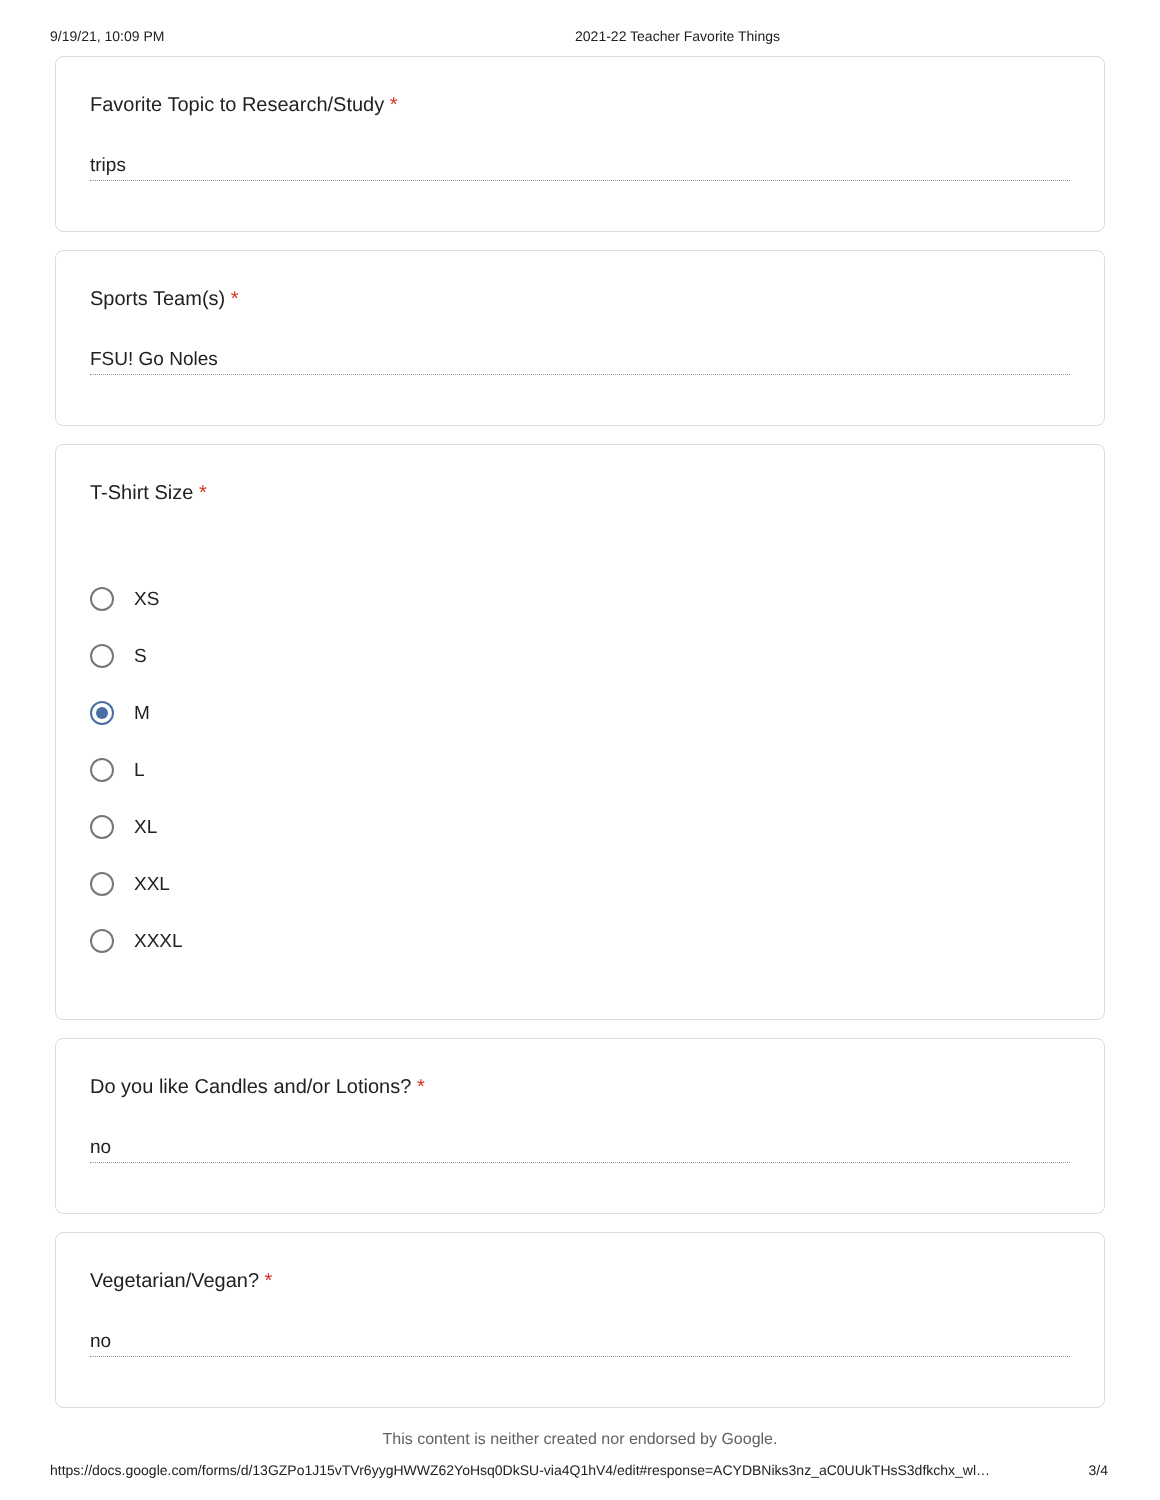9/19/21, 10:09 PM 2021-22 Teacher Favorite Things
Favorite Topic to Research/Study *
trips
Sports Team(s) *
FSU! Go Noles
T-Shirt Size *
XS
S
M
L
XL
XXL
XXXL
Do you like Candles and/or Lotions? *
no
Vegetarian/Vegan? *
no
This content is neither created nor endorsed by Google.
https://docs.google.com/forms/d/13GZPo1J15vTVr6yygHWWZ62YoHsq0DkSU-via4Q1hV4/edit#response=ACYDBNiks3nz_aC0UUkTHsS3dfkchx_wl… 3/4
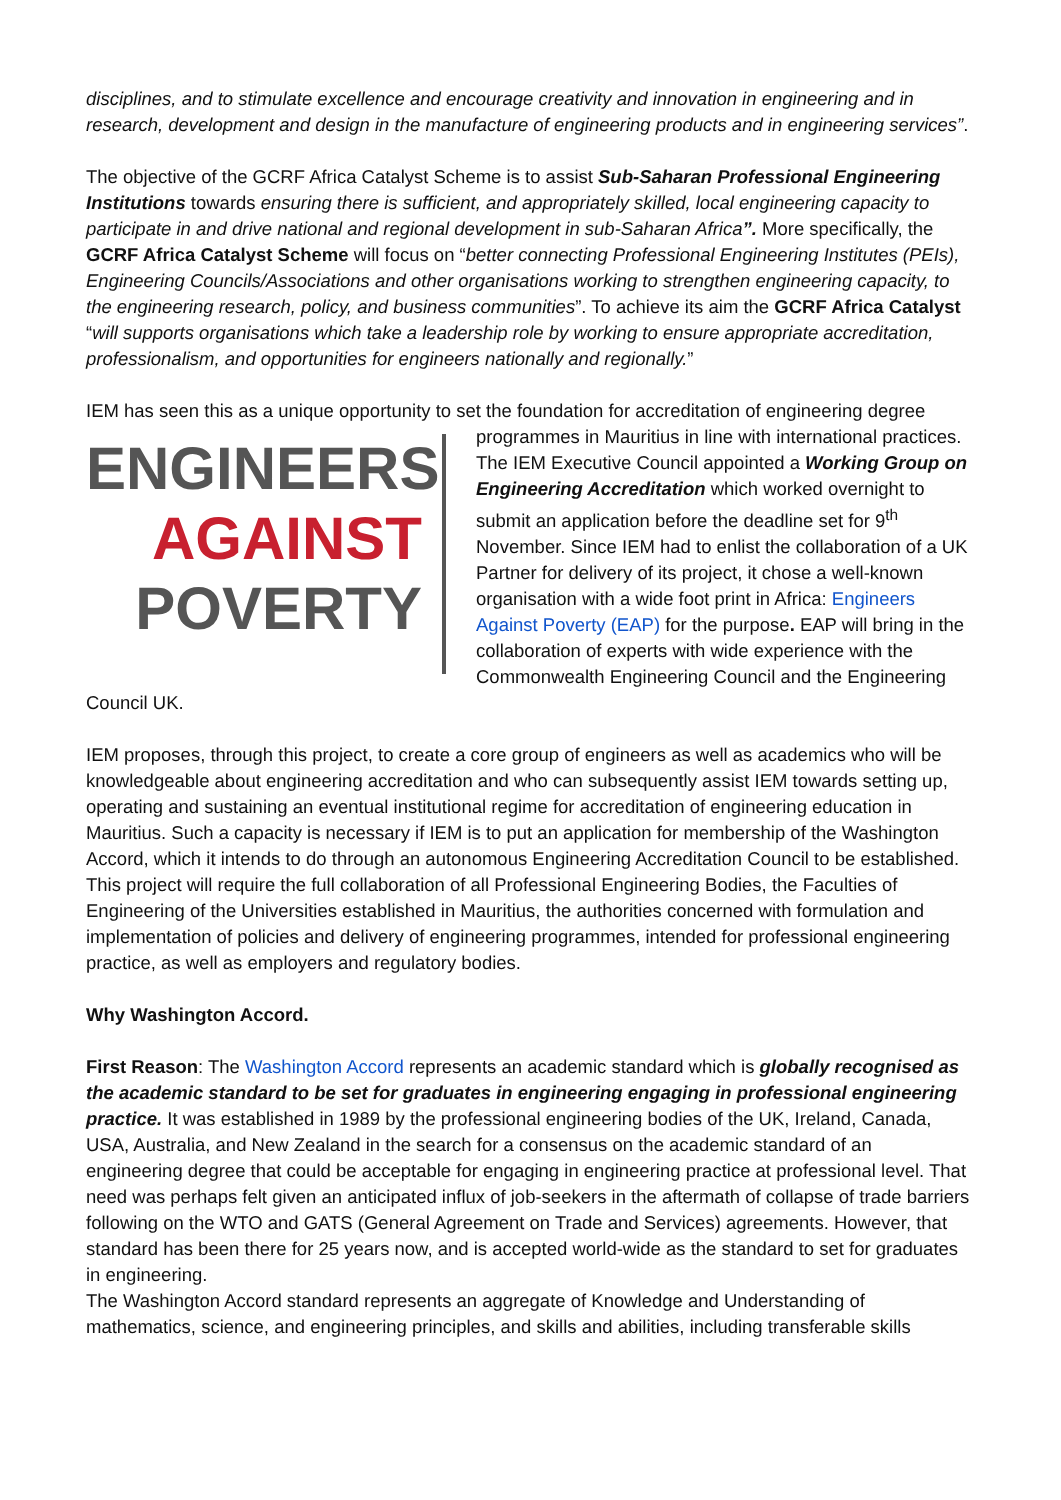disciplines, and to stimulate excellence and encourage creativity and innovation in engineering and in research, development and design in the manufacture of engineering products and in engineering services”.
The objective of the GCRF Africa Catalyst Scheme is to assist Sub-Saharan Professional Engineering Institutions towards ensuring there is sufficient, and appropriately skilled, local engineering capacity to participate in and drive national and regional development in sub-Saharan Africa”. More specifically, the GCRF Africa Catalyst Scheme will focus on “better connecting Professional Engineering Institutes (PEIs), Engineering Councils/Associations and other organisations working to strengthen engineering capacity, to the engineering research, policy, and business communities”. To achieve its aim the GCRF Africa Catalyst “will supports organisations which take a leadership role by working to ensure appropriate accreditation, professionalism, and opportunities for engineers nationally and regionally.”
IEM has seen this as a unique opportunity to set the foundation for accreditation of engineering ENGINEERS
AGAINST
POVERTY degree programmes in Mauritius in line with international practices. The IEM Executive Council appointed a Working Group on Engineering Accreditation which worked overnight to submit an application before the deadline set for 9<sup>th</sup> November. Since IEM had to enlist the collaboration of a UK Partner for delivery of its project, it chose a well-known organisation with a wide foot print in Africa: Engineers Against Poverty (EAP) for the purpose. EAP will bring in the collaboration of experts with wide experience with the Commonwealth Engineering Council and the Engineering Council UK.
IEM proposes, through this project, to create a core group of engineers as well as academics who will be knowledgeable about engineering accreditation and who can subsequently assist IEM towards setting up, operating and sustaining an eventual institutional regime for accreditation of engineering education in Mauritius. Such a capacity is necessary if IEM is to put an application for membership of the Washington Accord, which it intends to do through an autonomous Engineering Accreditation Council to be established. This project will require the full collaboration of all Professional Engineering Bodies, the Faculties of Engineering of the Universities established in Mauritius, the authorities concerned with formulation and implementation of policies and delivery of engineering programmes, intended for professional engineering practice, as well as employers and regulatory bodies.
Why Washington Accord.
First Reason: The Washington Accord represents an academic standard which is globally recognised as the academic standard to be set for graduates in engineering engaging in professional engineering practice. It was established in 1989 by the professional engineering bodies of the UK, Ireland, Canada, USA, Australia, and New Zealand in the search for a consensus on the academic standard of an engineering degree that could be acceptable for engaging in engineering practice at professional level. That need was perhaps felt given an anticipated influx of job-seekers in the aftermath of collapse of trade barriers following on the WTO and GATS (General Agreement on Trade and Services) agreements. However, that standard has been there for 25 years now, and is accepted world-wide as the standard to set for graduates in engineering.
The Washington Accord standard represents an aggregate of Knowledge and Understanding of mathematics, science, and engineering principles, and skills and abilities, including transferable skills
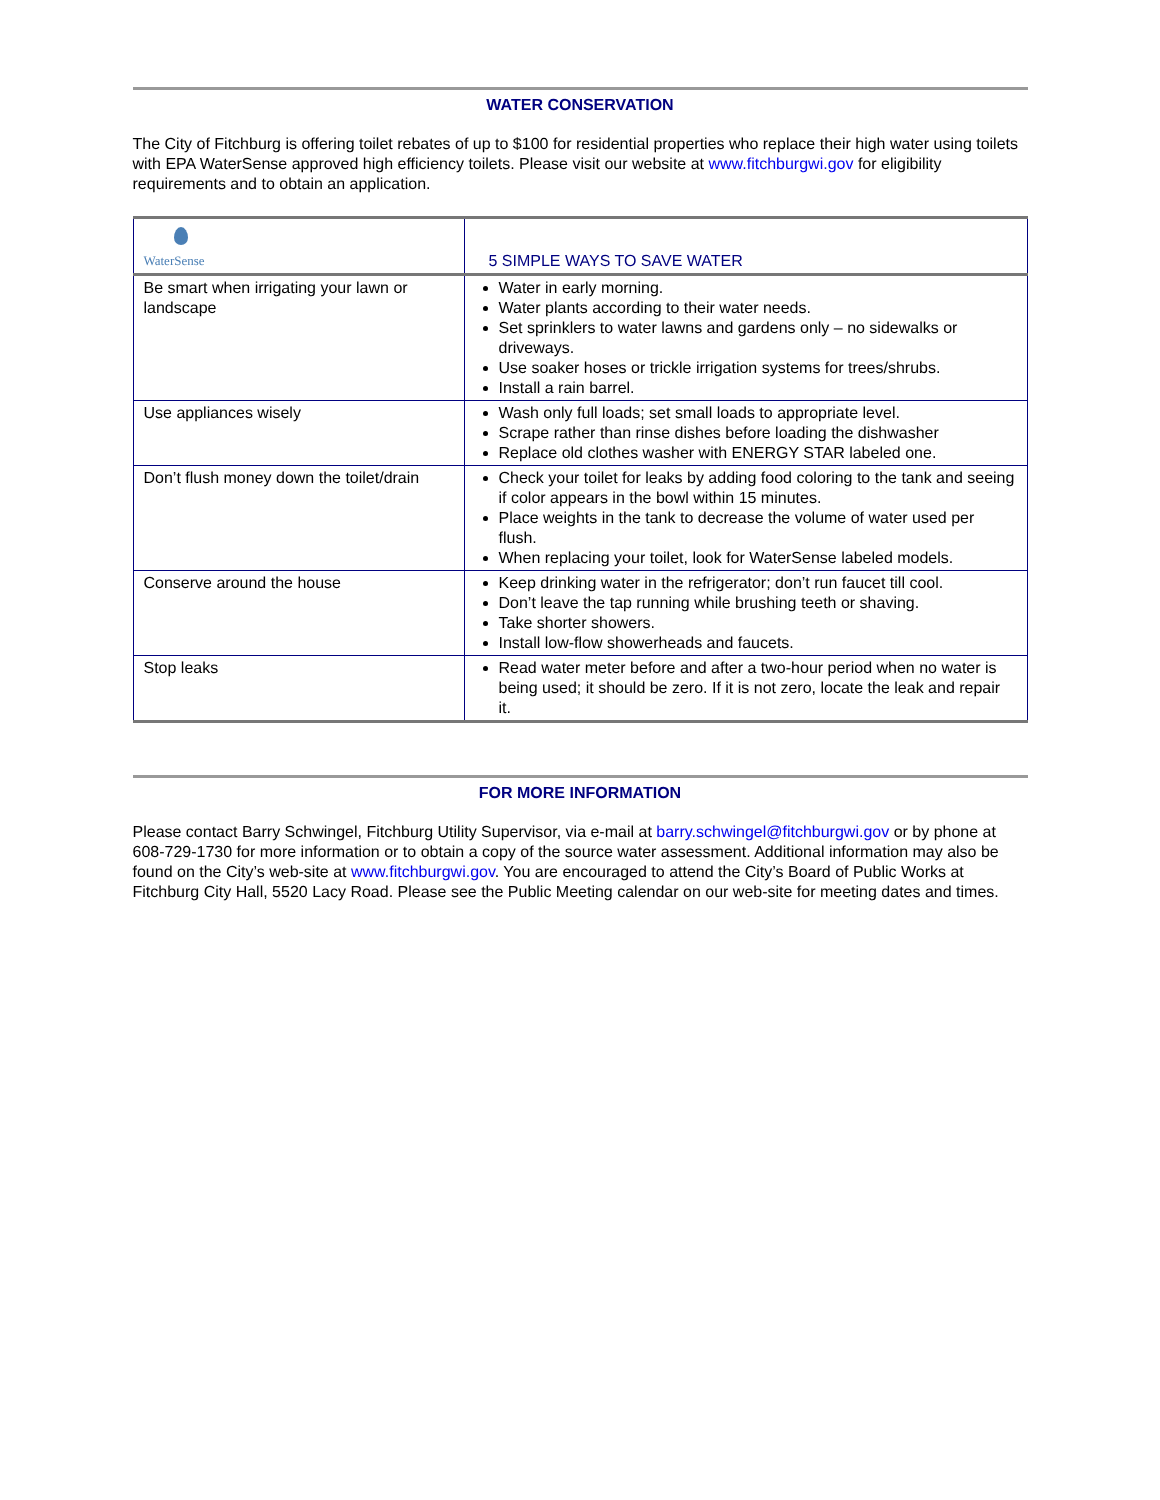WATER CONSERVATION
The City of Fitchburg is offering toilet rebates of up to $100 for residential properties who replace their high water using toilets with EPA WaterSense approved high efficiency toilets. Please visit our website at www.fitchburgwi.gov for eligibility requirements and to obtain an application.
| WaterSense | 5 SIMPLE WAYS TO SAVE WATER |
| Be smart when irrigating your lawn or landscape | Water in early morning. Water plants according to their water needs. Set sprinklers to water lawns and gardens only – no sidewalks or driveways. Use soaker hoses or trickle irrigation systems for trees/shrubs. Install a rain barrel. |
| Use appliances wisely | Wash only full loads; set small loads to appropriate level. Scrape rather than rinse dishes before loading the dishwasher Replace old clothes washer with ENERGY STAR labeled one. |
| Don’t flush money down the toilet/drain | Check your toilet for leaks by adding food coloring to the tank and seeing if color appears in the bowl within 15 minutes. Place weights in the tank to decrease the volume of water used per flush. When replacing your toilet, look for WaterSense labeled models. |
| Conserve around the house | Keep drinking water in the refrigerator; don’t run faucet till cool. Don’t leave the tap running while brushing teeth or shaving. Take shorter showers. Install low-flow showerheads and faucets. |
| Stop leaks | Read water meter before and after a two-hour period when no water is being used; it should be zero. If it is not zero, locate the leak and repair it. |
FOR MORE INFORMATION
Please contact Barry Schwingel, Fitchburg Utility Supervisor, via e-mail at barry.schwingel@fitchburgwi.gov or by phone at 608-729-1730 for more information or to obtain a copy of the source water assessment. Additional information may also be found on the City’s web-site at www.fitchburgwi.gov. You are encouraged to attend the City’s Board of Public Works at Fitchburg City Hall, 5520 Lacy Road. Please see the Public Meeting calendar on our web-site for meeting dates and times.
┄┄┄┄┄┄┄┄┄┄┄┄┄┄┄┄┄┄┄┄
> _Work order_
Search the records above for "only" and copy every line that has it.

> _Expected answer_
| Be smart when irrigating your lawn or landscape | Water in early morning. Water plants according to their water needs. Set sprinklers to water lawns and gardens only – no sidewalks or driveways. Use soaker hoses or trickle irrigation systems for trees/shrubs. Install a rain barrel. |
| Use appliances wisely | Wash only full loads; set small loads to appropriate level. Scrape rather than rinse dishes before loading the dishwasher Replace old clothes washer with ENERGY STAR labeled one. |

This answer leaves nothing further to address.